* **Task details**
Among the entries that follow, find the lines containing the string "Check" and copy them.

* **Input records**

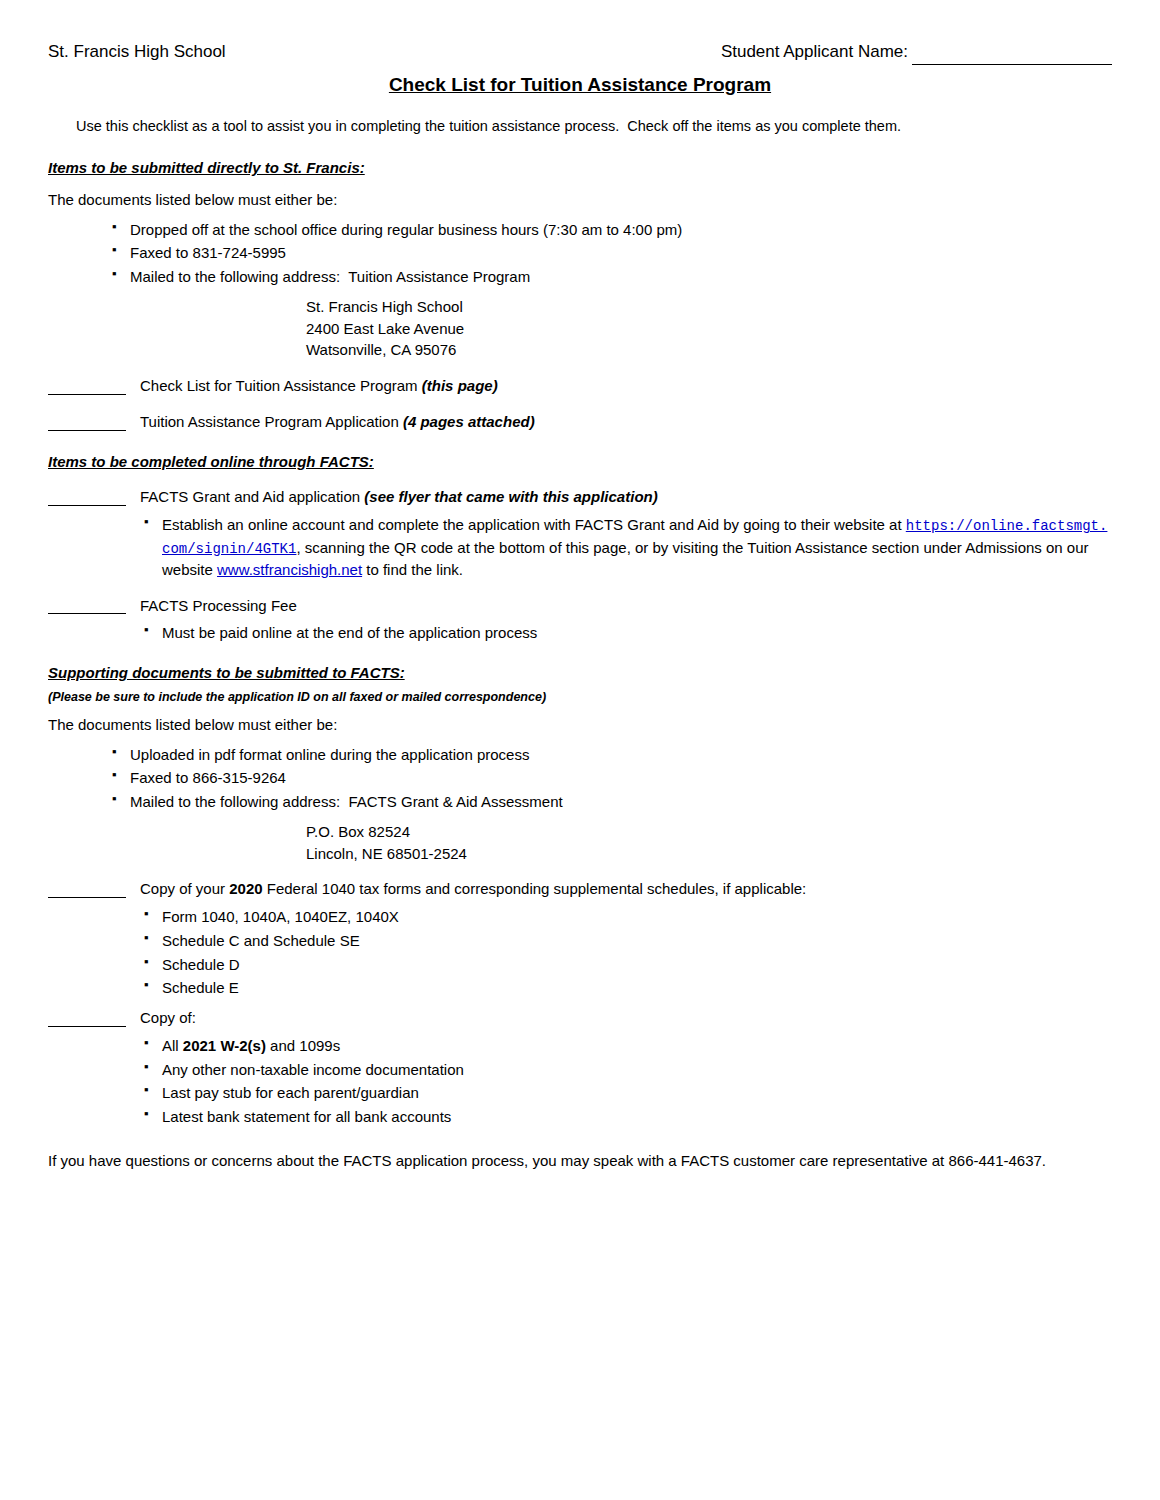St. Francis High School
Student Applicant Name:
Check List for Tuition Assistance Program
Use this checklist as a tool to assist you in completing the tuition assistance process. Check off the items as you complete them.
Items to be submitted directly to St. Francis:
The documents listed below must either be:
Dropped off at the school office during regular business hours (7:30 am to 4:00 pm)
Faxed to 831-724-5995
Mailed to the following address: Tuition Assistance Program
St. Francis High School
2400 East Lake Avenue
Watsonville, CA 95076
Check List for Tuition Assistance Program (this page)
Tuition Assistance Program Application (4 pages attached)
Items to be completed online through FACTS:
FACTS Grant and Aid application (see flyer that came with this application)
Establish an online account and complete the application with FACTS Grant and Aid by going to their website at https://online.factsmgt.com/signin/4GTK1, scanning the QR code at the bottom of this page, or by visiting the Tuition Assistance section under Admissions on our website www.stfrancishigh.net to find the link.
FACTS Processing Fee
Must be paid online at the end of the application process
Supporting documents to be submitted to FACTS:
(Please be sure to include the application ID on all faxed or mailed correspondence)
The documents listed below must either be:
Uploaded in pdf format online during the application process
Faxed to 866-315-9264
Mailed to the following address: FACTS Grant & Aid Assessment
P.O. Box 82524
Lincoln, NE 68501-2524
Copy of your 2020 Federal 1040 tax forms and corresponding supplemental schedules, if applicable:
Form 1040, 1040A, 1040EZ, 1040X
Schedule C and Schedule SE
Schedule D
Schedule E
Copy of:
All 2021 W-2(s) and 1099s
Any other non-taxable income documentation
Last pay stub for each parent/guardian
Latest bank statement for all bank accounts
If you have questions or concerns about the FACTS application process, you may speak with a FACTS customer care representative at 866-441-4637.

* **Completed task**
Check List for Tuition Assistance Program
Use this checklist as a tool to assist you in completing the tuition assistance process. Check off the items as you complete them.
Check List for Tuition Assistance Program (this page)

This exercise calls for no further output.